When I was growing up, road trips meant I was frequently captive audience to certain kinds of niche talk radio programs—which were bad enough without those commercial breaks in which the hosts proselytized for ointments, powders, or self-help devices. One product in particular haunted me: it was some kind of vocabulary building system, and there was Rush Limbaugh intoning from a script that a person's vocabulary stops growing at the age of 25.

At the time, 25 seemed like such a geriatric age that it seemed feasible and somehow appropriate that that language acquisition should cease. It also seemed to me that there was no way that at 25 there'd be any words I'd have left to master! This was at the height of my draconian spelling bee training, so a little arrogance should be forgiven.

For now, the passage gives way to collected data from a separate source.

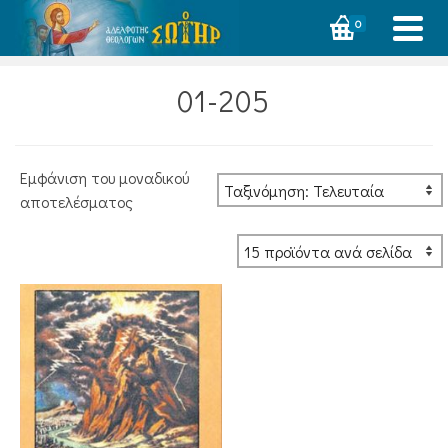
0
01-205
Εμφάνιση του μοναδικού
αποτελέσματος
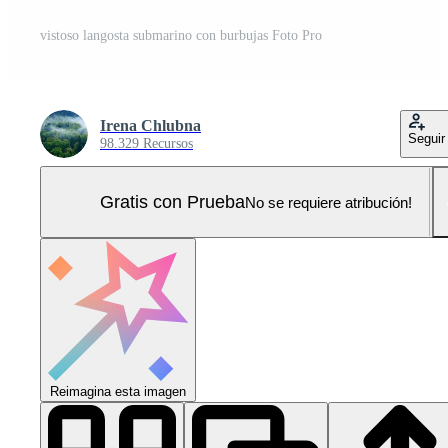
vistoso langosta submarino con burbujas Foto Pro
Irena Chlubna
Seguir
98.329 Recursos
Gratis con Prueba
No se requiere atribución!
Reimagina esta imagen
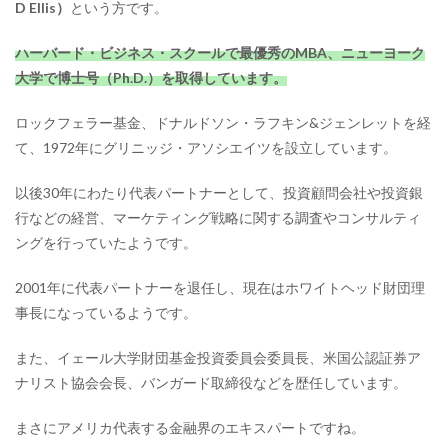
D Ellis）
という方です。
ハーバード・ビジネス・スクールで最優秀のMBA、ニューヨーク
大学で博士号（Ph.D.）を取得しています。
ロックフェラー基金、ドナルドソン・ラフキン&ジェンレットを経
て、1972年にグリニッジ・アソシエイツを設立しています。
以後30年にわたり代表パートナーとして、投資顧問会社や投資銀
行などの経営、マーケティング戦略に関する調査やコンサルティ
ングを行っていたようです。
2001年に代表パートナーを退任し、現在はホワイトヘッド財団理
事長になっているようです。
また、イェール大学財団基金投資委員会委員長、米国公認証券ア
ナリスト協会会長、バンガード取締役などを歴任しています。
まさにアメリカ代表する金融界のエキスパートですね。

So here I am, fully two years past the so-called vocab rigor mortis age, and I'm still learning new words! Most of them seem to be unnecessarily impenetrable (and thus more fun) synonyms for words I'll probably keep using (e.g. "prestidigitation"). And I could fill a month's worth of posts on how many words I spent many happy years mispronouncing or worrying I was mispronouncing--an invocation of "palimpsest" was heavy on the "limp" until I finally learned either way (i.e. "pal" or "limp") was okay, and my favorite grammar school vocab years was always "deSULtory." I find it either takes a good friend or a bad job interview to correct such things. But back to acquisition: any other brave flossers want to out themselves on words they've learned post-25? And if you're under 25, a) how cute! and b) just kidding, please regale us with any $5 words you've picked up lately.